● Trabajo por hacer: Retoma el comentario sobre la película Argo justo después de su última oración.

● Pasaje extraído:
++++++++

Para nadie es un secreto que Irán es un país hostil a Estados Unidos, o al menos así lo perciben los estadunidenses. Argo, dirigida por Ben Affleck, es una oportunidad dorada para reivindicar la lucha entre los buenos –i. e. los estadunidenses- y los malos –i. e. los iraníes. En la película se cuenta la historia de un plan descabellado para sacar de Irán a varios diplomáticos estadunidenses que lograron evadir la toma de la embajada de EEUU en Teherán, refugiándose en la legación diplomática de Canadá, para, finalmente, salir sanos y salvos vía aérea con destino a Suiza. La película es dinámica, interesante, entretenida y para quien no conozca mucho sobre la historia de las relaciones entre Estados Unidos e Irán, puede ser considerada como maravillosa. Sin embargo, y esto ya lo comentó esta autora con uno de los especialistas en este tema –Moisés Garduño- la película se toma muchas “licencias” y aun cuando se basa en hechos reales, los recrea de una manera muy tramposa. Así, los iraníes son retratados casi como barbáricos e intransigentes, mientras que los estadunidenses son sólo víctimas. Garduño comentaba que en realidad el papel de Canadá fue fundamental para dar solución a esta crisis, mientras que en la película su protagonismo es residual.

++++++++

● Filas de datos:
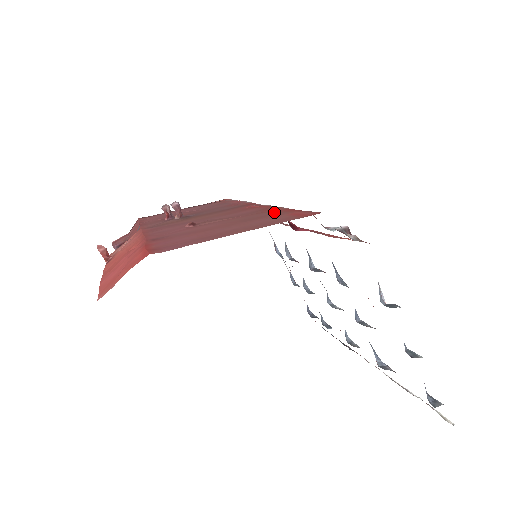
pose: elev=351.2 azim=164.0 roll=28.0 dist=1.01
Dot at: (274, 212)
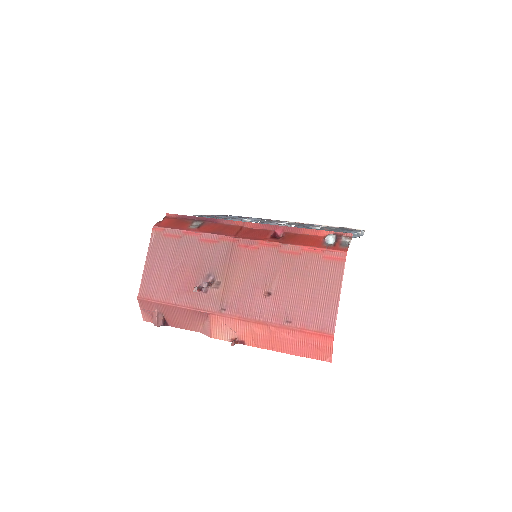
Dot at: (302, 257)
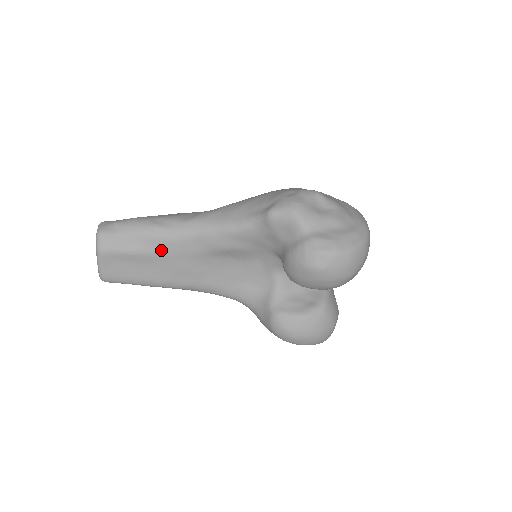
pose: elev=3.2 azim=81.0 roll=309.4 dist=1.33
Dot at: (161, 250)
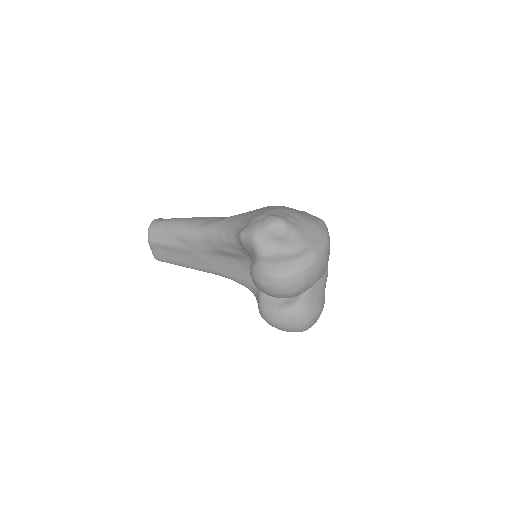
Dot at: (186, 246)
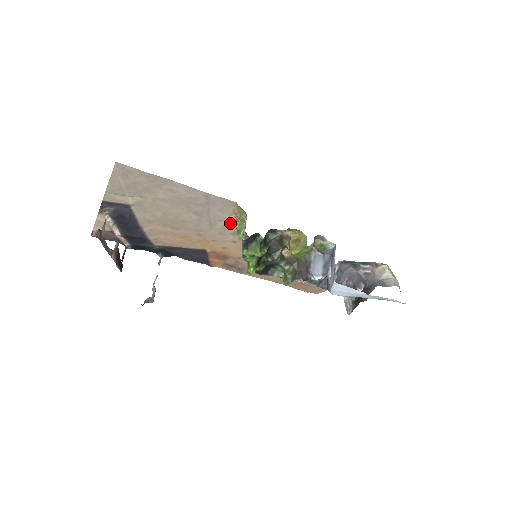
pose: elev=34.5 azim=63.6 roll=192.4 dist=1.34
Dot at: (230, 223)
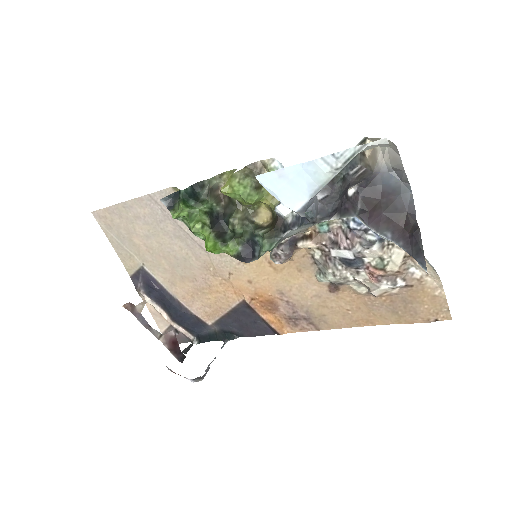
Dot at: occluded
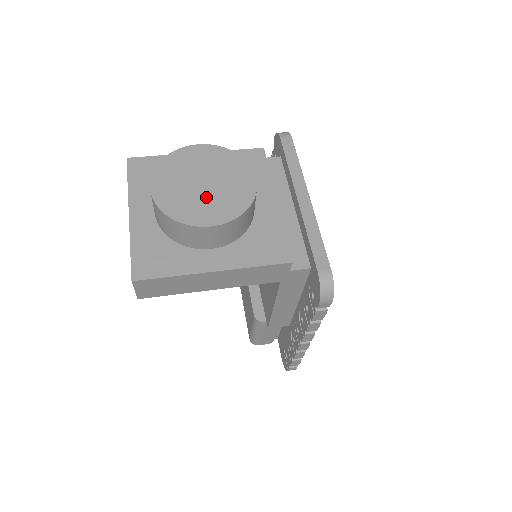
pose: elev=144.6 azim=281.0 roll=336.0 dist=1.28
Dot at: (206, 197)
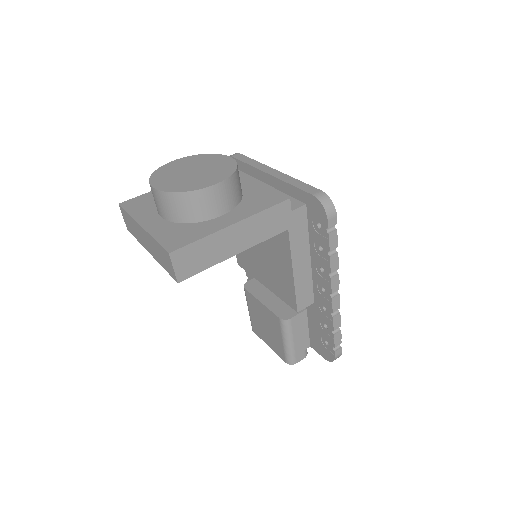
Dot at: (200, 176)
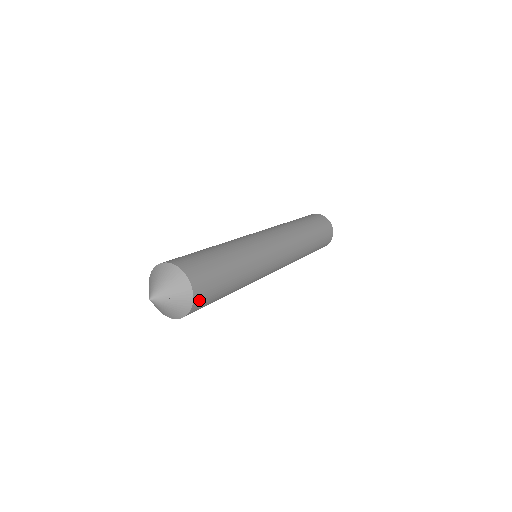
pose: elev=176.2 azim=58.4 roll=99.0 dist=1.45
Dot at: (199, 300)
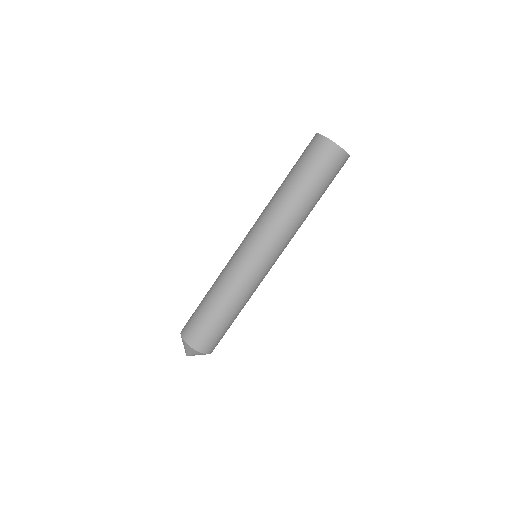
Dot at: (210, 349)
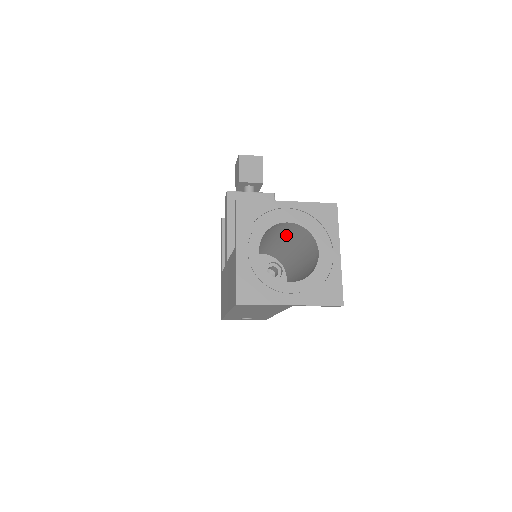
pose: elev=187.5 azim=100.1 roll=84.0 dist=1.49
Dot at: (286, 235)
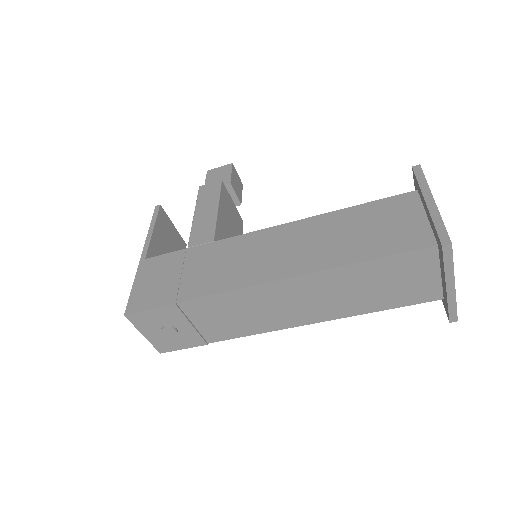
Dot at: occluded
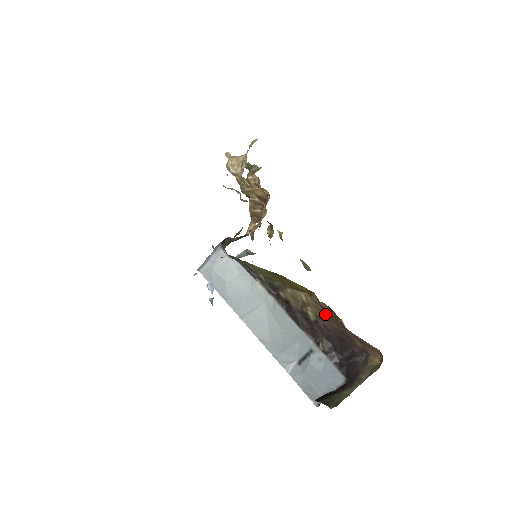
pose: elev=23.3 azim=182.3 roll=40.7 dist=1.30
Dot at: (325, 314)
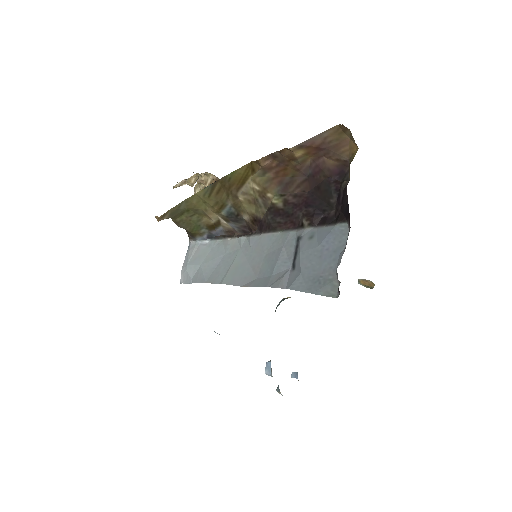
Dot at: (281, 177)
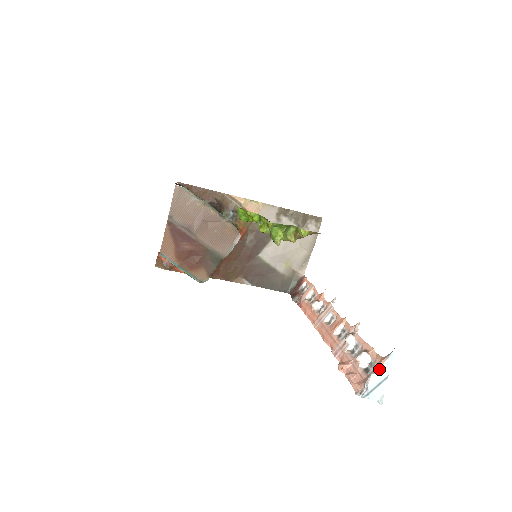
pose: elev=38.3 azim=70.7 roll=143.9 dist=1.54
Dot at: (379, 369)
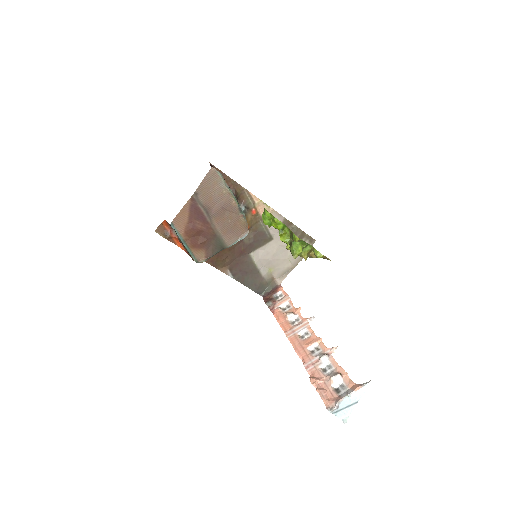
Dot at: (353, 393)
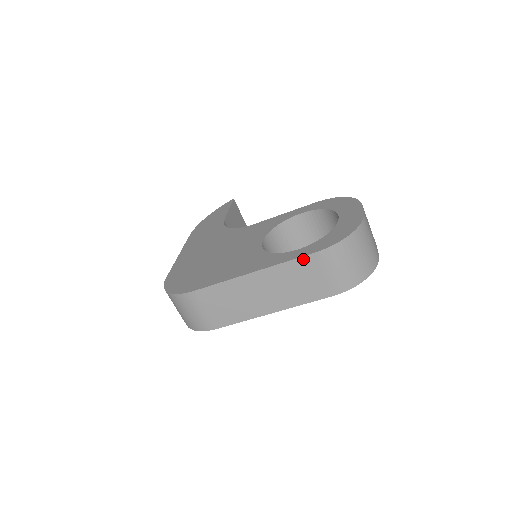
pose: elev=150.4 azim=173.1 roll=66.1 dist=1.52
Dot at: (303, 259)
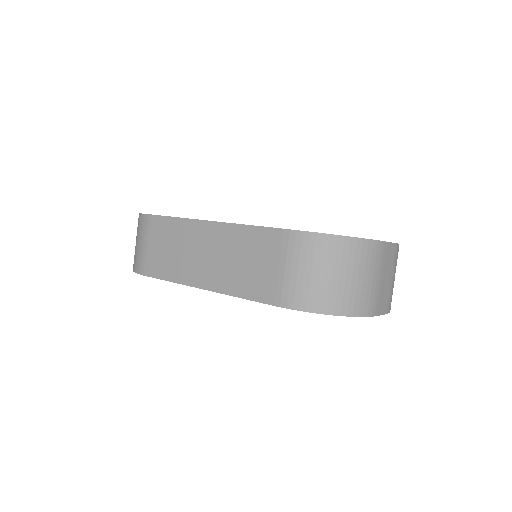
Dot at: (268, 231)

++++++++

● La respuesta:
 
Hasta aquí Argo no pasaría de ser una película aceptable. Sin embargo, el hecho de que fuera la Primera Dama de Estados Unidos quien anunciara el galardón a este film, es algo inusitado, dado que puede tener numerosas lecturas. La más clara es que Irán es visto como enemigo de Washington por la administración de Obama. La segunda, que Hollywood y la política exterior de Estados Unidos, suelen converger de manera muy conveniente. Tercero, que, efectivamente, para Obama, el poder suave, manifestado en este caso en una producción cinematográfica, coadyuva a la consecución de los intereses de la Unión Americana en el mundo. Cuarto, que la Primera Dama es el mayor activo de la administración Obama. Quinto, que el Lincoln de Steven Spielberg seguramente les pareció muy “liberal” y “humano” a las buenas conciencias estadunidenses –y quién sabe si, el hecho de que haya sido un republicano quien abolió la esclavitud le haya metido “ruido” a los demócratas del siglo XXI ¿será?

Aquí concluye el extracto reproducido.